Stanzas will be hopping its feast week. We can walk around as well and look at all the sites.


----------



## Moglman-cl (May 27, 2005)

Mmmmmm! I like 'sites' (and sights).

Not sure how far a walk it is between Stanzas and Churchills but anywhere is cool. Can we smoke in the belfry of the Old North Church?


----------



## RPB67 (Mar 26, 2005)

We can smoke while walking around the North End .

Churchills is about a 10 minute walk from there. Beer and wine only at Churchills. But a real nice place.


----------



## MadAl (Feb 19, 2006)

And frequented by the best BOTL


----------



## macms (Jun 17, 2007)

Was busy today and this evening and just read this. Sorry I missed this Scott and Richard. I had dinner in the North end tonight and then I was in Charleston at Pier 4 for an event. Had I known I would have invited you guys!
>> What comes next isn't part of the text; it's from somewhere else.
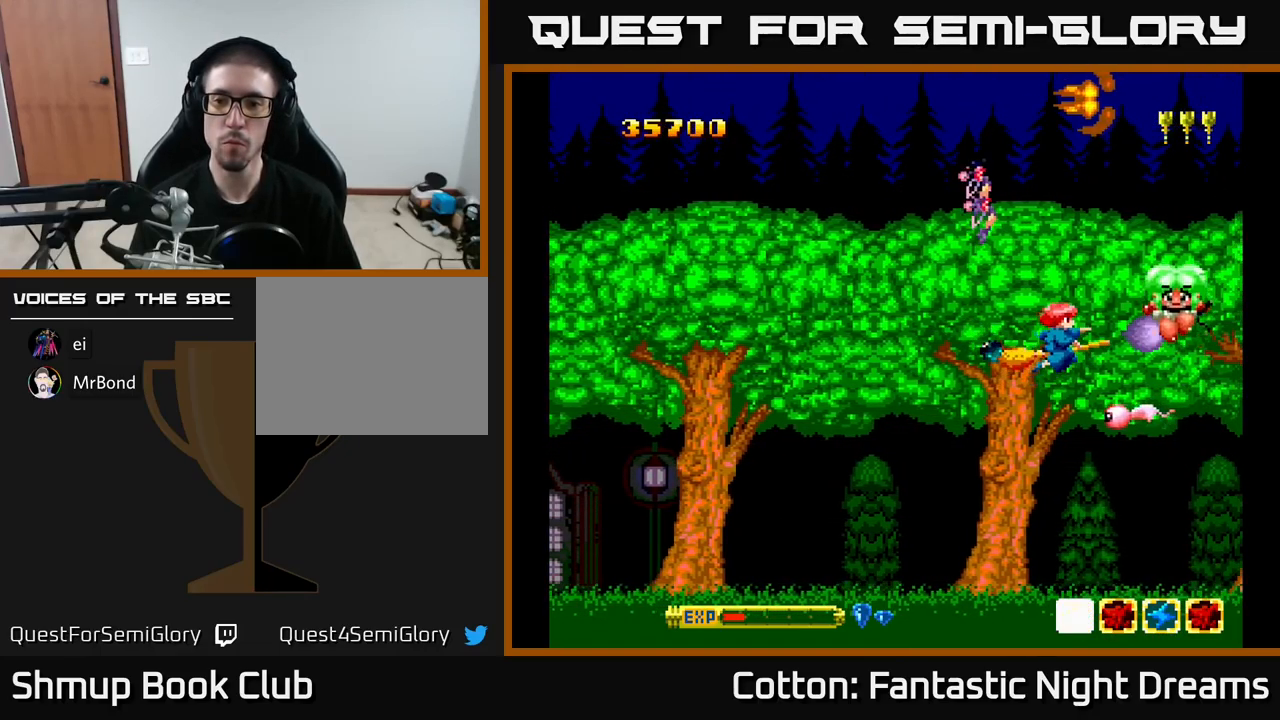
{"buttons": ["B", "Y", "DPAD_DOWN", "DPAD_LEFT"], "right_stick": "center", "events": [[50, "DPAD_LEFT", "down"], [117, "DPAD_LEFT", "up"], [233, "DPAD_UP", "up"], [250, "DPAD_DOWN", "down"], [250, "DPAD_LEFT", "down"], [300, "DPAD_LEFT", "up"], [367, "DPAD_LEFT", "down"]]}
Cya Sunday Richard.


----------



## Moglman-cl (May 27, 2005)

It's next Friday I'll be there Fred. Sounds like you're having a great time. If you ate at Trattoria Il Panino, I hope you met Theresa. It's been years but some memories just last.


----------



## RPB67 (Mar 26, 2005)

MadAl said:


> And frequented by the best BOTL


Does this mean you are in ??? :tu


----------



## macms (Jun 17, 2007)

Moglman said:


> It's next Friday I'll be there Fred. Sounds like you're having a great time. If you ate at Trattoria Il Panino, I hope you met Theresa. It's been years but some memories just last.


This is what you get when you don't read, can't read or shouldn't read... :r

I'm coming back to Denver 8/13 and won't be here on the 17th. We had dinner at Assaggio's on Prince St. Very nice. Enjoy yourselves on the 17th guys.

Fred


----------



## Wacco (Jul 14, 2004)

A tad more notice, and I may have made it. Crap.


----------



## Moglman-cl (May 27, 2005)

I was unable to post today at work. I'll be at Stanza's probably close to 7 pm. I hope to see folks there.


----------



## RPB67 (Mar 26, 2005)

Just left Scott.

Smoked some good cigars, watched the Sox game or did we watch all the girls around us. 

Whatever, it was a real good time. Let me know about next week if you are back in town.


----------



## Moglman-cl (May 27, 2005)

Was good to meet up with you again Rich. Lots of good conversation. I will let you know in advance for sure if I have time to meet up next week at Churchills.

For anyone that was unable to come, the cigars were great and the views didn't disappoint.


----------



## RPB67 (Mar 26, 2005)

Moglman said:


> Was good to meet up with you again Rich. Lots of good conversation. I will let you know in advance for sure if I have time to meet up next week at Churchills.
> 
> For anyone that was unable to come, the cigars were great and the views didn't disappoint.


The views there never disappoint.

Churchills is a go........if you have time.


----------